Saturday, March 2, 2013

Classification and Trinitarianism

If we were to construct a Porphyrian tree, we would begin with the denotative list of all possible subjects and then, by naming in descending order of scope various genera in which we are interested, narrow this list to find individuals or species which fit our criteria. In the case of the Trinity, this process might look as follows:

Being: {personal, impersonal}
Personal: {divine, angelic, demonic, human}
Divine: {Father, Son, Spirit}

Insofar as the Father, Son, and Spirit are acknowledged by all Trinitarians to be three distinct persons, it is remarkable that some resist the inference that when we speak of the Trinity, we also speak of three distinct beings or divinities. Why is this the case? The Trinity are as much concrete members of these classes as they are of the class of persons. 

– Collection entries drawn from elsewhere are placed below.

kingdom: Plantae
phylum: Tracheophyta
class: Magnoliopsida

I suppose that in the case of "being," there may be an equivocation - for what some think "being" means might be something other than "the denotative list of all possible subjects," in which case they would have to specify just what they think it does refer to - but clearly there are three distinct members of the genus "divine." I can only think that the rejection of three divinities would be because so many [monotheistic] Trinitarians equate the concept of being "divine" with being "God" without any means of avoiding the implication of tritheism. But this is just special pleading.

3 comments:

徐马可 said...

Ryan,

Great post!

From my exchange with my former Pastor, a very learned gentleman, in the context of Trinitarian theology, being is the English word for the Greek "ousia". Why in our understanding, being is the proper translation of the Greek word, subsistence.

The same goes with the definition of person, in our case, we take it to be simply an intellectual being. But in their case, as you know stands for a special "attribute" of the one essence.

Patrick McWilliams said...

This is why Clark rejected the meaningless word "being."

Ryan said...

Connotatively, yes. Denotatively, no. Surely it is useful to know that two subjects are or aren't numerically united, and an easy way to express whether or not this is the case is by stating whether one being or two beings are in view.